[FFmpeg-user] Glossary: Nyquist
Mark Filipak (ffmpeg)
markfilipak at bog.us
Sat Oct 3 23:43:20 EEST 2020
On 10/03/2020 02:05 PM, Anatoly wrote:
> On Sat, 3 Oct 2020 11:05:03 -0400
-snip-
> You should learn than what spectrum is.
Oh, please. Be easy with me. I'm just a simple electrical engineer.
> And how any complex waveform
> (with it's "information density") may be represented as a sum of many
> simple sinewaves.
Ah, now that would be a Taylor series, no? It's been about 4-1/2 decades but I think it's a Taylor
series.
> Then you'll understand that all that may be simplified to the
> picture I draw, and to that the definition of Nyquist-Shannon theorem
> literally states (again):
> "If a function x(t) contains no frequencies higher than B hertz, it is
> completely determined by giving its ordinates at a series of points
> spaced 1/(2B) seconds apart.
> A sufficient sample-rate is therefore anything larger 2B samples per
> second."
Again, you bring up signals and sample rate. A video frame is not a signal. A camera or a film
scanner has a sample rate, but that sample rate is not bandwidth limited -- i.e. there is no
(realistic) limit to the analog image frequency, so 2B samples is meaningless. Even for a single,
static picture, Nyquist still applies.
Sorry, but I don't see that you disagree with my glossary entry:
Nyquist sampling: The principle [1] that, to most faithfully reproduce an image at a given digital
display's resolution, samples must be made at or above twice the display's resolution, both
horizontally & vertically.
[1] The Nyquist principle applies to film sampling and to digital cameras, but, provided that
resolution is unchanged, not to transcoding (because the transcoder inputs are already digital). As
proved by the improved sharpness of SD media made from 2K flim samples, SD mastering prior to the
advent of 2K sampling (e.g. DVDs mastered from film before the advent of HD) generally ignored the
Nyquist principle and were undersampled. HDs sampled at 2K and 4K UHDs are likewise undersampled.

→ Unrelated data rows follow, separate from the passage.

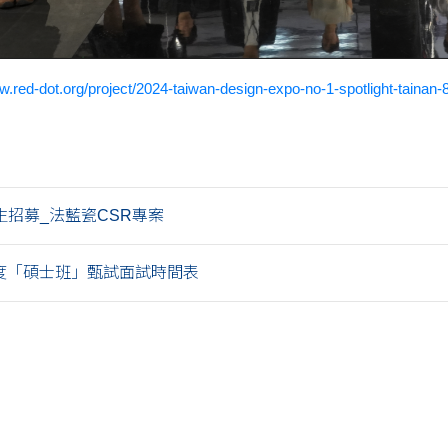
w.red-dot.org/project/2024-taiwan-design-expo-no-1-spotlight-tainan
生招募_法藍瓷CSR專案
年度「碩士班」甄試面試時間表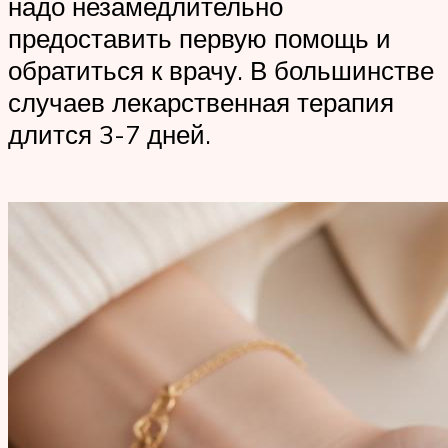
надо незамедлительно
предоставить первую помощь и
обратиться к врачу. В большинстве
случаев лекарственная терапия
длится 3-7 дней.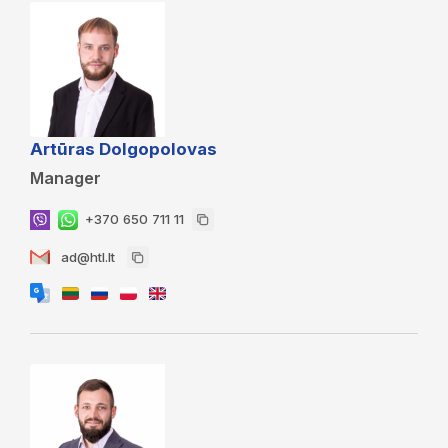
Artūras Dolgopolovas
Manager
+370 650 711 11
ad@htl.lt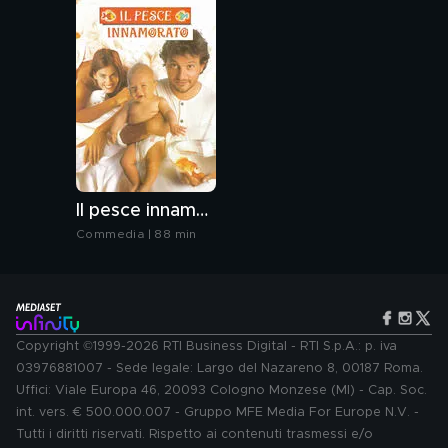
Il pesce innamorato
Commedia | 88 min
Copyright ©1999-2026 RTI Business Digital - RTI S.p.A.: p. iva
03976881007 - Sede legale: Largo del Nazareno 8, 00187 Roma.
Uffici: Viale Europa 46, 20093 Cologno Monzese (MI) - Cap. Soc.
int. vers. € 500.000.007 - Gruppo MFE Media For Europe N.V. -
Tutti i diritti riservati. Rispetto ai contenuti trasmessi e/o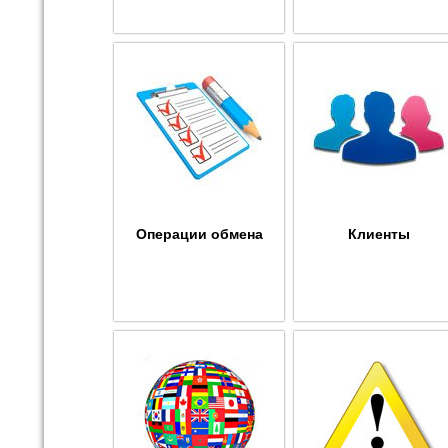
Операции обмена
Клиенты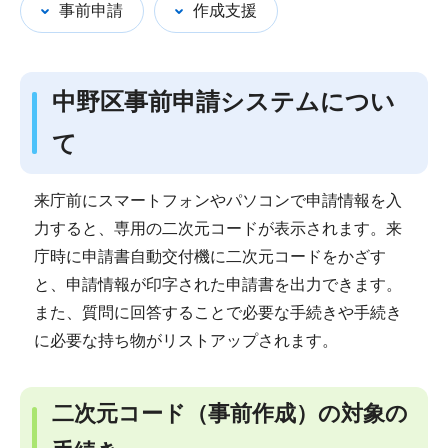
事前申請
作成支援
中野区事前申請システムについ
て
来庁前にスマートフォンやパソコンで申請情報を入
力すると、専用の二次元コードが表示されます。来
庁時に申請書自動交付機に二次元コードをかざす
と、申請情報が印字された申請書を出力できます。
また、質問に回答することで必要な手続きや手続き
に必要な持ち物がリストアップされます。
二次元コード（事前作成）の対象の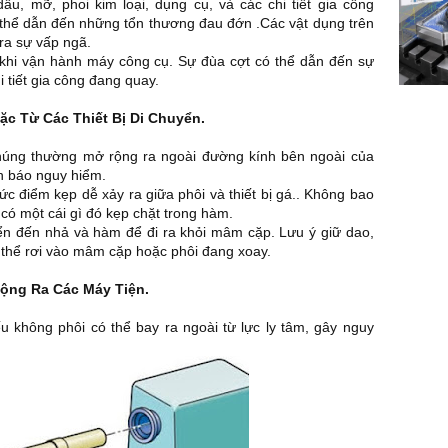
, mỡ, phoi kim loại, dụng cụ, và các chi tiết gia công
ó thể dẫn đến những tổn thương đau đớn .Các vật dụng trên
ra sự vấp ngã.
 khi vận hành máy công cụ. Sự đùa cợt có thể dẫn đến sự
 tiết gia công đang quay.
ặc Từ Các Thiết Bị Di Chuyển.
húng thường mở rộng ra ngoài đường kính bên ngoài của
nh báo nguy hiểm.
hức điểm kẹp dễ xảy ra giữa phôi và thiết bị gá.. Không bao
ó một cái gì đó kẹp chặt trong hàm.
yển đến nhả và hàm để đi ra khỏi mâm cặp. Lưu ý giữ dao,
 thể rơi vào mâm cặp hoặc phôi đang xoay.
ộng Ra Các Máy Tiện.
u không phôi có thể bay ra ngoài từ lực ly tâm, gây nguy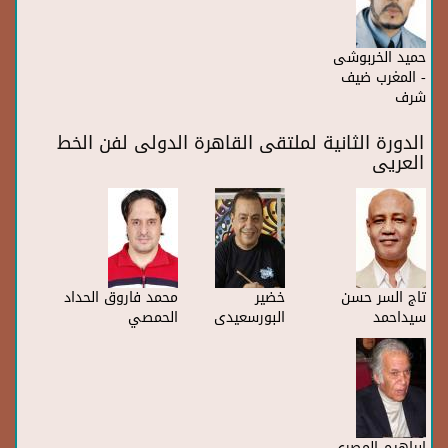
حميد الخربوشى
- المغرب ضيف
شرف
الدورة الثانية لملتقى القاهرة الدولى لفن الخط
العريى
تاج السر حسن
خضير
محمد فاروق الحداد
سيداحمد
البورسعيدى
الحمصي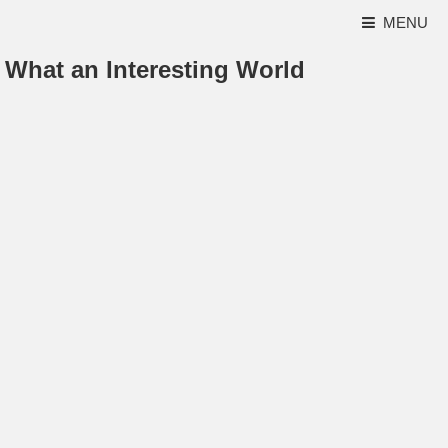
MENU
What an Interesting World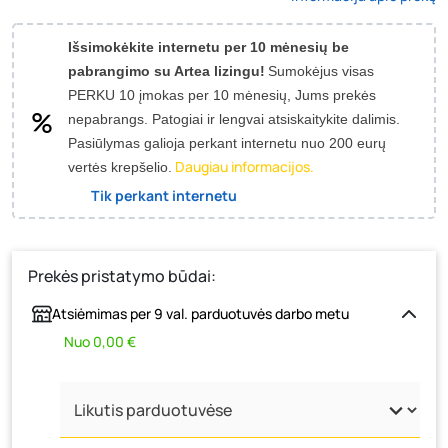
Išsimokėkite internetu per 10 mėnesių be
pabrangimo su Artea lizingu!
Sumokėjus visas
PERKU 10 įmokas per 10 mėnesių, Jums prekės
nepabrangs.
Patogiai ir lengvai atsiskaitykite dalimis.
Pasiūlymas galioja perkant internetu nuo 200 eurų
Daugiau informacijos.
vertės krepšelio.
Tik perkant internetu
Prekės pristatymo būdai:
Atsiėmimas per 9 val. parduotuvės darbo metu
Nuo 0,00 €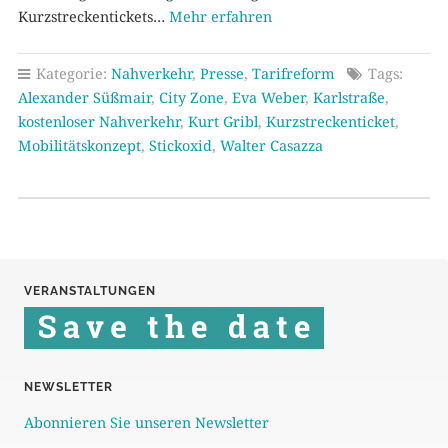
Kurzstreckentickets…
Mehr erfahren
Kategorie:
Nahverkehr
,
Presse
,
Tarifreform
Tags:
Alexander Süßmair
,
City Zone
,
Eva Weber
,
Karlstraße
,
kostenloser Nahverkehr
,
Kurt Gribl
,
Kurzstreckenticket
,
Mobilitätskonzept
,
Stickoxid
,
Walter Casazza
VERANSTALTUNGEN
NEWSLETTER
Abonnieren Sie unseren Newsletter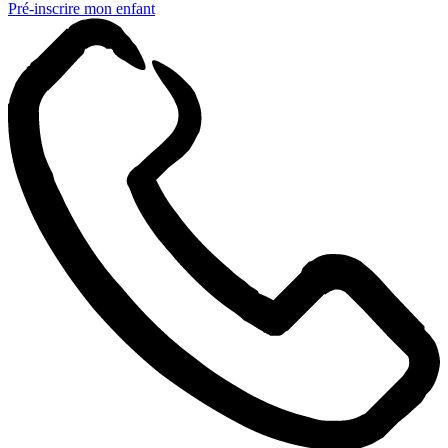
Pré-inscrire mon enfant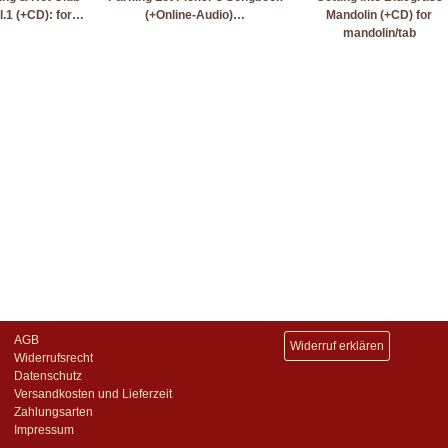
.1 (+CD): for…
(+Online-Audio)…
Mandolin (+CD) for
mandolin/tab
AGB
Widerruf erklären
Widerrufsrecht
Datenschutz
Versandkosten und Lieferzeit
Zahlungsarten
Impressum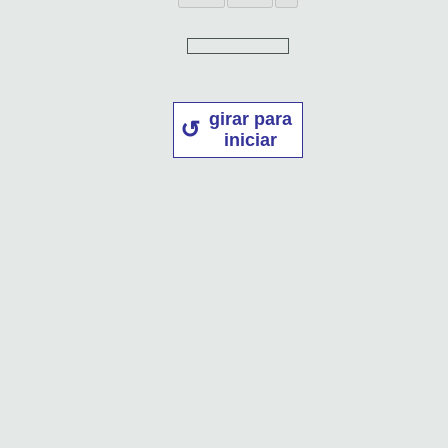
girar para
iniciar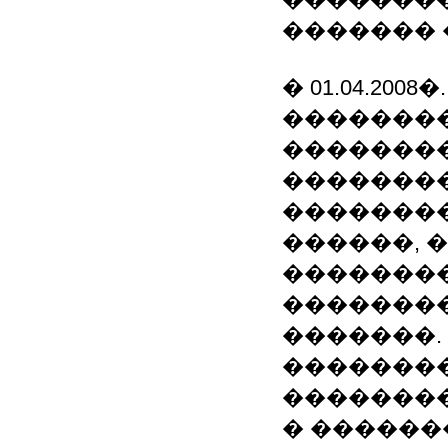
������� 
� 01.04.200
�������
��������
��������
��������
������, 
��������
��������
�������.
��������
�������
� �������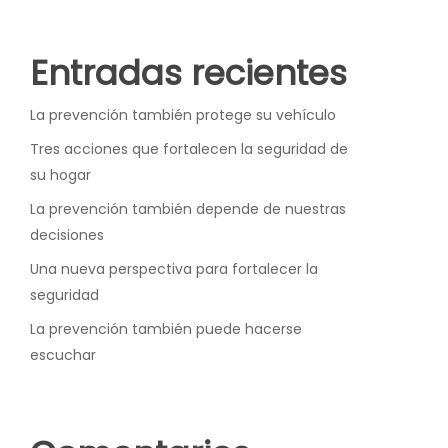
Entradas recientes
La prevención también protege su vehículo
Tres acciones que fortalecen la seguridad de
su hogar
La prevención también depende de nuestras
decisiones
Una nueva perspectiva para fortalecer la
seguridad
La prevención también puede hacerse
escuchar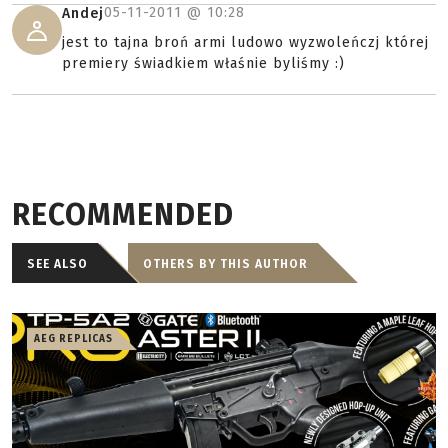
05-11-2011 @
10:28
Andej
jest to tajna broń armi ludowo wyzwoleńczj której
premiery świadkiem właśnie byliśmy :)
RECOMMENDED
SEE ALSO
OTHERS BY THIS AUTHOR
AEG REPLICAS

>>> Maybe it's a fun to discuss such a things, but I think here is not
>>> right place to do it, beacuse it has no straight relation to ffmpeg
>>> usage.
>>
>> If not ffmpeg.org, then where? doom9.org? -- no organization there, a
>> glossary would get lost. Or Wikipedia? Ha!
> I really don't know. Maybe because of my prsonal approach that is to
> create my own resources for my own projects, then just link to it.
>> The audience is here. ...Perhaps Wikipedia some day.
>>
> Then I may wish you to show worthy draft of your project to audience
> before the audience gets completely bored. Good luck!
Thank you. Do you think I should just post the whole thing? I can't.
--
What if you woke up and found yourself in a police state?
African-Americans wake up in a police state every day.